South Korea’s low cost carriers have been opening more domestic routes to prepare for the upcoming summer holiday season, but the profitability of operating such routes remains questionable due to fierce competition over price, industry sources said Sunday.
After the latest COVID-19 outbreak, budget carriers have been focusing on expanding more domestic routes as part of an effort to secure liquidity in the short run.
Market data showed that the combined cashable assets of four listed LCCs –- Jeju Air, Jin Air, T’way Air, Air Busan -- came at 363.8 billion won ($302 million) in the first quarter, a 61.8 percent drop on-year.

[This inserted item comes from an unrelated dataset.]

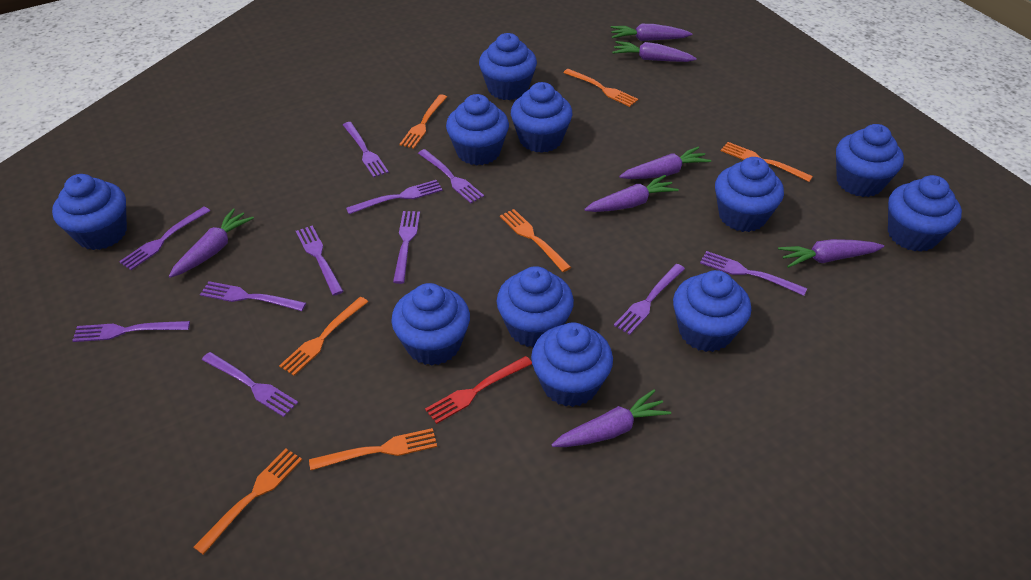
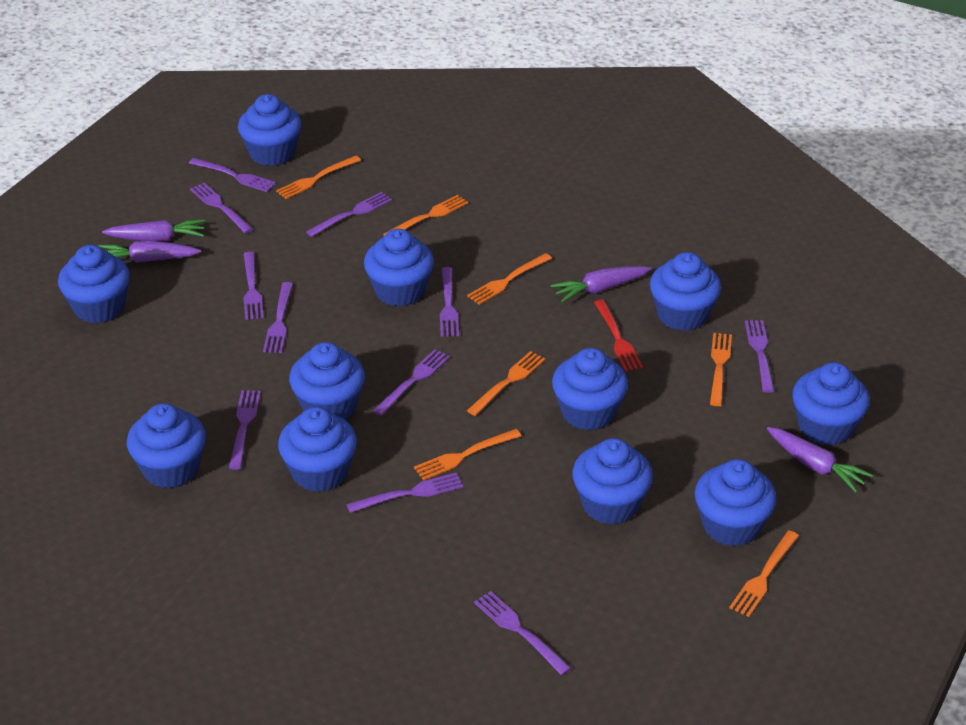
purple carrot: 7 -> 4

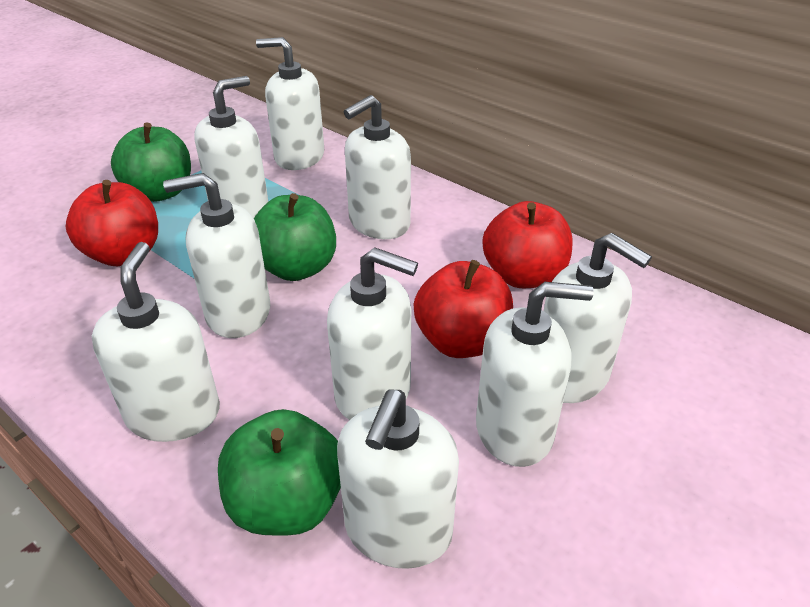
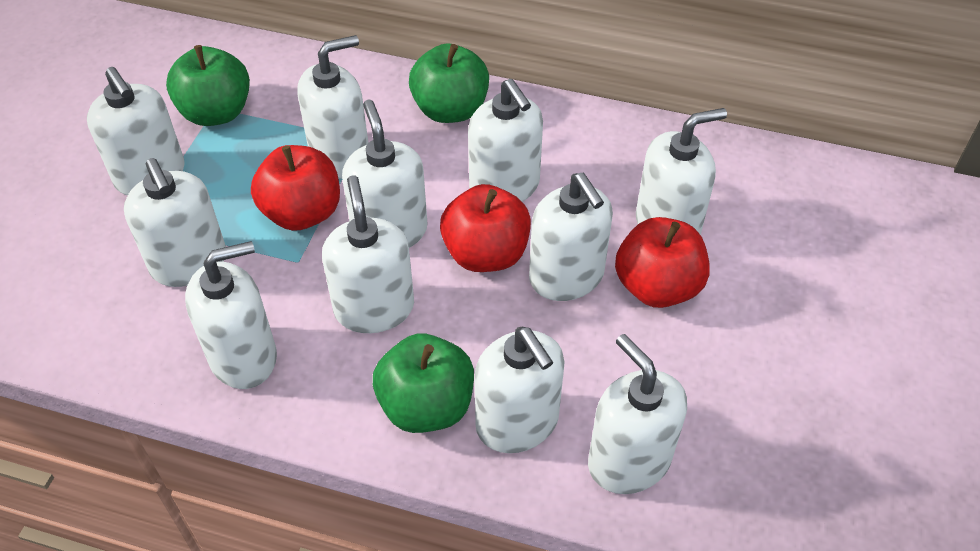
white soap dispenser: 9 -> 11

Jeju Air has recently added more flights to the Gwangju-Jeju route and has also extended the non-regular Gimpo-Gwangju route to four times a week.
Jin Air opened a Gimpo-Yeosu route on June 19.
T’way Air, which until last year only had three routes connecting Gimpo, Gwangju and Daegu to Jeju until, recently launched routes between Gimpo and Busan, and Cheongju and Jeju. Last Friday, the air carrier opened Gimpo-Gwangju, Gwangju-Yangyang, Busan-Yangyang routes.
As more tickets become available, LCCs have been releasing them at the lowest price possible, with some of them even cheaper than the cost of a round-trip train ticket.
Last week, T’way sold a ticket connecting Gimpo to Jeju for just 4,000 won, excluding the airport fee. It has been promoting an event selling tickets for domestic destinations that depart before August 31, for 9,900 won.
Amid budget carriers’ plan to recover sales by opening more domestic routes as service to overseas destinations remain restricted, industry experts said the heated competition for domestic route operation could cause negative results.
“There is a fierce competition among LCCs over releasing cheaper domestic route tickets, which does not help the air carriers’ sales which have been severely damaged by the latest virus outbreak,” said an industry insider.
Other experts said that there are also limits to how much an air carrier can profit through only the operation of domestic routes, without knowing when exactly global aviation demand will recover to the previous level.
As of Saturday, a total of 179 countries have restricted or banned entry of visitors departing from South Korea over virus spread concerns, according to the Ministry of Foreign Affairs.